Association football career
- Position: Centre-back

Youth career
- 1951–1954: Mamak Maskespor

Senior career*
- Years: Team / Apps / (Gls)
- 1954: PTT
- 1954: Bahçeli Gençlik Spor

= İlhan Cavcav =

Turkish businessman (1935–2017)

İlhan Cavcav (4 October 1935 – 22 January 2017) was the chairman of Turkish club Gençlerbirliği in Ankara, Turkey for almost 40 years until his death. He was known for his hard negotiation tactics with the big clubs in Turkey and scouting abilities especially for discovering talent from Africa.

==Personal life==
Cavcav was born to a Kosovo Albanian family originally from Pristina. His father Haşim had 2 wives and 17 children. He owned a flour mill in Mamak and a small bakery shop. Cavcav left school at the age of 14 in order to help support the family and started to work with his father as a cashier in the mill. In 1960, he formed his own business and in 1969 he opened his own more modern flour mill in Ankara (Ankara Un Sanayii). On September 19, 1976, Cavcav was on route to Antalya aboard a Boeing 727, but Cavcav changed his plans, deboarded in Istanbul, and flew to Ankara instead. During the leg from Istanbul to Antalya, the aircraft crashed into a mountain killing all 154 passengers and crew on board.

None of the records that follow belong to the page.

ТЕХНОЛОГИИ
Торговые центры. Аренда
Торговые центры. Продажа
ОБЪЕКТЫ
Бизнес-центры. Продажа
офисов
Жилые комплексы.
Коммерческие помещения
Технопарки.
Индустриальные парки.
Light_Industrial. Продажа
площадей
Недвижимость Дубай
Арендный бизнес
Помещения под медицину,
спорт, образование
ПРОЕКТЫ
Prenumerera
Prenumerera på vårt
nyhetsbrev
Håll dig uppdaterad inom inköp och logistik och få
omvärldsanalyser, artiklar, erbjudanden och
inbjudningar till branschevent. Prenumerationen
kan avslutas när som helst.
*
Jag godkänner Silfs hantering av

==Early years playing football==
At 16, he started to play football with a local team Mamak Maskespor. When he was 19, he was transferred to another Ankara team PTT. Cavcav has stated that PTT expected him to play professionally and he was unable due to his work at the flour mill with his father. Still 19, he briefly joined another local team Bahçeli Gençlik Spor before ending this period. It was to be years later that he returned to football as a Chairman.

==Career as Chairman==
His first trial as a chairman was with the local Ankara team Hacettepe Kulübü in 1976. After Hacettepe relegated in the same season, he resigned from his position. In 1977, he served under Hasan Şengel as a board member in his current club Gençlerbirliği. In 1978's election, he became the Chairman for Gençlerbirliği when the team was in Turkish Second League. Gençlerbirliği relegated to Third League in 1979. The Turkish Football federation merged the second and third Leagues in 1980. This was an automatic promotion to second league. In 1983, Cavcav's Gençlerbirliği promoted to Turkish First League. Gençlerbirliği played in 1st League except 1988–89 season, when played in 2nd league.

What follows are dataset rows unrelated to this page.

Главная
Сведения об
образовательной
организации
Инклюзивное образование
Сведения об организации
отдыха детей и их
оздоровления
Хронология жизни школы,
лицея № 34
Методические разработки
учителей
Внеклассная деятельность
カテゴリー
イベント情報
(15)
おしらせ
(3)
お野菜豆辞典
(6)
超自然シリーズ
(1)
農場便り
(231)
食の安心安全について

In recent years, Gençlerbirliği fans have been highly critical of Cavcav stating that the club turned into a company seeking for the maximum profit and ignoring the target of success in the Turkish League and in European competitions. Fans are not happy with the situation about the instability of the squad because Cavcav never rejects the transfer offers coming from the big teams in Turkey for the best players of the team.

On the other hand, anti-democratic attitudes in the elections of club management also are used as a means of criticizing Cavcav. Allegations were; in last club elections, nearly 1200 new members were added to the club who were not even Genclerbirligi fan. Opposition group went to court However, the Turkish court did not approve the case.

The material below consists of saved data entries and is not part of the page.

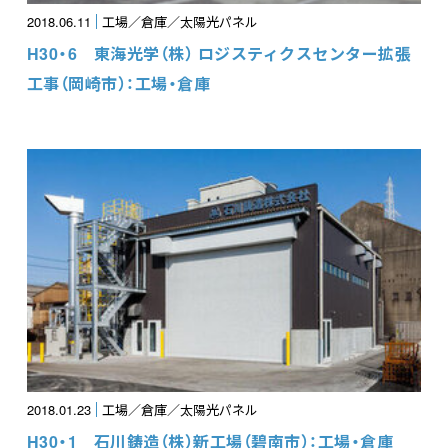
2018.06.11
工場／倉庫／太陽光パネル
H30・6 東海光学（株） ロジスティクスセンター拡張
工事（岡崎市）：工場・倉庫
2018.01.23
工場／倉庫／太陽光パネル
H30・1 石川鋳造（株）新工場（碧南市）：工場・倉庫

In November 2014, Cavcav announced that he would be fining bearded players, claiming that they were a bad influence for the youth. Cavcav said that he would fine players that kept their beards 25,000 Turkish Liras and also attacked UEFA for not banning beards in all of its completions.

==Death==
Cavcav was taken to hospital after falling and hitting his head, which caused a brain hemorrhage. He was kept in intensive care unit. One day later, on 22 January 2017, he was pronounced dead. On 23 January, he was buried at Cebeci Asri Cemetery in Ankara.

==Achievements==
- In 1978, Gençlerbirliği S.K. had no training facilities and now the team has one of the largest youth programs in Turkey and 50 acre of training facilities in Bestepe, Ankara (Beştepe İlhan Cavcav Tesisleri)
- He is the longest serving professional football club chairman in Turkey (1978–2017).